Economy

No one is safe until everyone is safe – we applied it to the pandemic, but why not our economy? | Rowan Williams


A few weeks ago, a friend reminded me of that old song, All My Trials: “If living were a thing that money could buy / The rich would live and the poor would die.” Which, of course, they do. Just how many unnecessary deaths will result from the lethal combination of extreme cold and soaring energy costs this winter remains to be seen, but no one needs an economics degree to work out that the figures will be weighted towards those who lack choices and resources.

It is not just that insecurity literally threatens lives; it is also that all those things financial security makes possible – the freedom to celebrate, to plan for your children, to give gifts to people you love – become monstrously complicated. Living with any fullness or imagination recedes over the horizon when choices are all about survival. Who goes hungry – you, or your child? How many jobs can you take on to keep the family fed without wrecking your physical and mental health?

In a society that prioritised security for everyone, the “cost” of living would be virtually invisible. The systems and rhythms of exchange that support us – work, wages, welfare – could be taken for granted. The natural and instinctive concern to keep one another safe that holds cohesive communities together would shape the way our economy operated, so that no one had to constantly calculate how much “living” they could afford.

A “cost of living” crisis is a sign that something basic about how we imagine society has gone fantastically wrong. When “living” becomes a commodity that some can afford and some can’t, the assumption that we ought to be able to trust one another to sustain our security is being challenged at the root. We are being lured into that most destructive of myths: that the essential human position is as an individual purchaser acquiring desirable goods – not a contributor to the building of a trustworthy network of relations, dependable enough to allow more people to become active and generous contributors.

Not everyone who recycles the mantra of “growth” as the answer to everything does so out of ideological fanaticism. For some it is a means for creating more active citizens by creating more active consumers. But when growth is sold to us as a self-evident priority, the mechanisms by which it might be used in service of our shared security seem to fade out of sight. What “trickles down” is risk, not profit.

** REQUIRED ACTIONS **
1. Reproduce the passage of the essay on the cost of living that begins at the words "In a society" and stops after "they could afford.", substituting "safety" for "security".
2. Write a continuation of the essay on the cost of living, starting after its last sentence.
The lines that come after the essay on the cost of living are not needed.

** DATA EXTRACT **
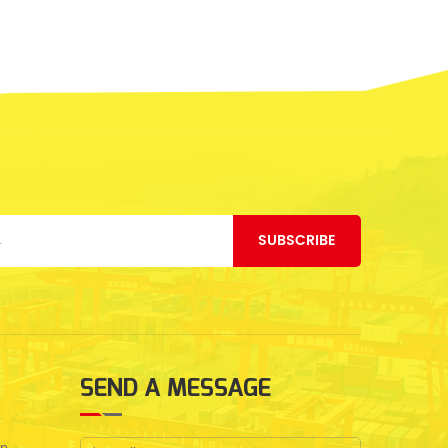
SUBSCRIBE
SEND A MESSAGE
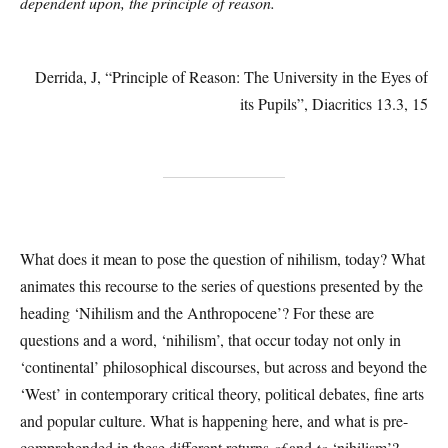
dependent upon, the principle of reason.
Derrida, J, “Principle of Reason: The University in the Eyes of
its Pupils”, Diacritics 13.3, 15
What does it mean to pose the question of nihilism, today? What
animates this recourse to the series of questions presented by the
heading ‘Nihilism and the Anthropocene’? For these are
questions and a word, ‘nihilism’, that occur today not only in
‘continental’ philosophical discourses, but across and beyond the
‘West’ in contemporary critical theory, political debates, fine arts
and popular culture. What is happening here, and what is pre-
comprehended in these different returns
of
and
to
‘nihilism’?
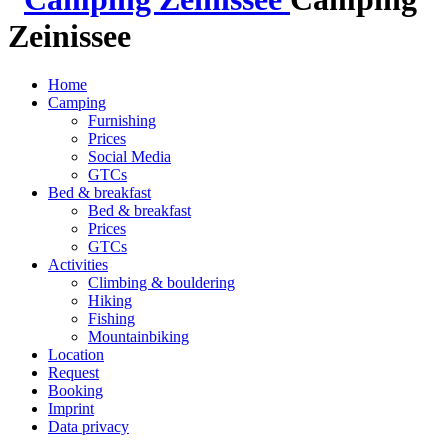
Zeinissee
Home
Camping
Furnishing
Prices
Social Media
GTCs
Bed & breakfast
Bed & breakfast
Prices
GTCs
Activities
Climbing & bouldering
Hiking
Fishing
Mountainbiking
Location
Request
Booking
Imprint
Data privacy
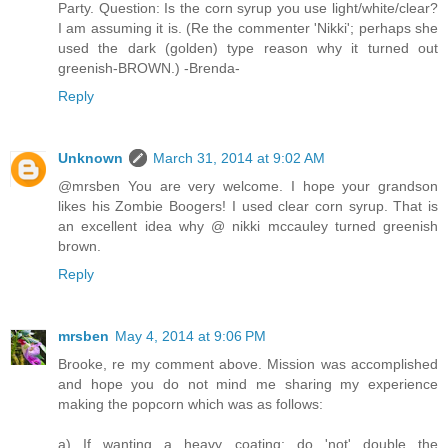
Party. Question: Is the corn syrup you use light/white/clear?
I am assuming it is. (Re the commenter 'Nikki'; perhaps she
used the dark (golden) type reason why it turned out
greenish-BROWN.) -Brenda-
Reply
Unknown
March 31, 2014 at 9:02 AM
@mrsben You are very welcome. I hope your grandson
likes his Zombie Boogers! I used clear corn syrup. That is
an excellent idea why @ nikki mccauley turned greenish
brown.
Reply
mrsben
May 4, 2014 at 9:06 PM
Brooke, re my comment above. Mission was accomplished
and hope you do not mind me sharing my experience
making the popcorn which was as follows:
a) If wanting a heavy coating; do 'not' double the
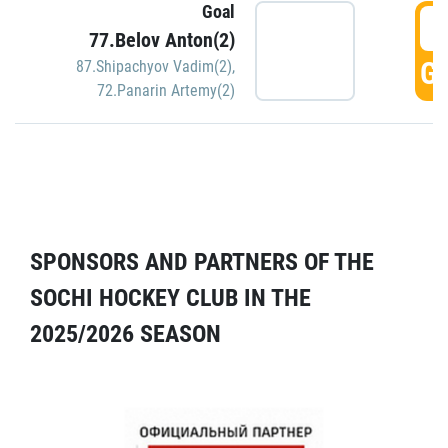
Goal
5
77.Belov Anton(2)
GO
87.Shipachyov Vadim(2)
,
72.Panarin Artemy(2)
SPONSORS AND PARTNERS OF THE
SOCHI HOCKEY CLUB IN THE
2025/2026 SEASON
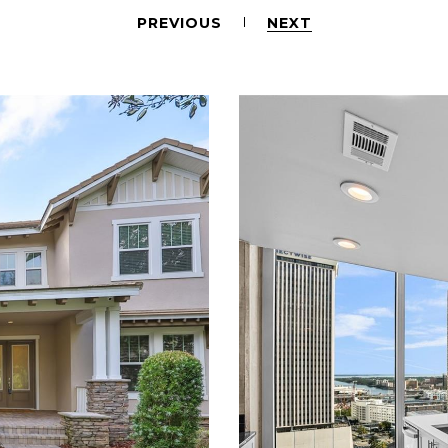
PREVIOUS
NEXT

** RESULTS **
1.
In a society that prioritised safety for everyone, the “cost” of living would be virtually invisible. The systems and rhythms of exchange that support us – work, wages, welfare – could be taken for granted. The natural and instinctive concern to keep one another safe that holds cohesive communities together would shape the way our economy operated, so that no one had to constantly calculate how much “living” they could afford.

2.
Over the past 15 years, we have had a succession of stark reminders about this. The 2008 crisis underlined the fact that profit-driven risk-taking in financial sectors was more costly for society than for the well-cushioned risk-takers. The pandemic showed that those who really provided the safety nets of skill and care in the face of international disaster were among the least fairly rewarded workers in the community (I pass over the disgracefulness of those whose priority was to make profits from the marketing of defective or unsuitable medical equipment). And now we are once again faced with the question of how we can construct a society that gives its members reason to trust they will not constantly be asked to bear the cost of other people’s greed, recklessness or folly.

The cost of living crisis is in fact an example of costs being transferred from the powerful to the powerless – from ambitious speculators, market fundamentalists (in and out of government), naked profiteers and, in the past horrendous 10 months of war in Ukraine, foreign dictators, to a population pushed with increasing aggressiveness into debt, housing, food and energy poverty, and insecure working conditions. It is a sign that we have once again forgotten the “covenantal” character of community. It was repeated often enough during the pandemic that no one is safe unless everyone is safe: have we really not noticed that this applies to our economic as much as to our medical wellbeing?

Much has been said about the decline of Christian practice and belief in the UK. But if nearly half the population of England and Wales still identify as Christian, they still, presumably, believe at some level that the Christian and Jewish model of a community in which each person is responsible for all, where cost is not automatically transferred from rich to poor, makes moral and practical sense. Add to this the number of adherents to other faiths who would have much the same basic assumption about human interdependence, and you have the conundrum of why we tolerate a social order where precariousness is so unevenly shared.

The story we heard in the carol services is about a moment in human history when it was confirmed, once and for all, that the deepest force and pressure within all reality “bends toward justice”, in Martin Luther King’s phrase – and not to an abstract distributive justice but to a loving, attentive, generous valuing of each person that sets them free in turn for love, attention and generosity.

It is a story about what human living might be if we finally turned our backs on our addiction to commodifying everything we touch, reducing things and people to calculations of cost. If living were a thing that money could not buy, all might be free to live. The refusal to see this is the real crisis. The forgetting of this is the real religious and moral sea change.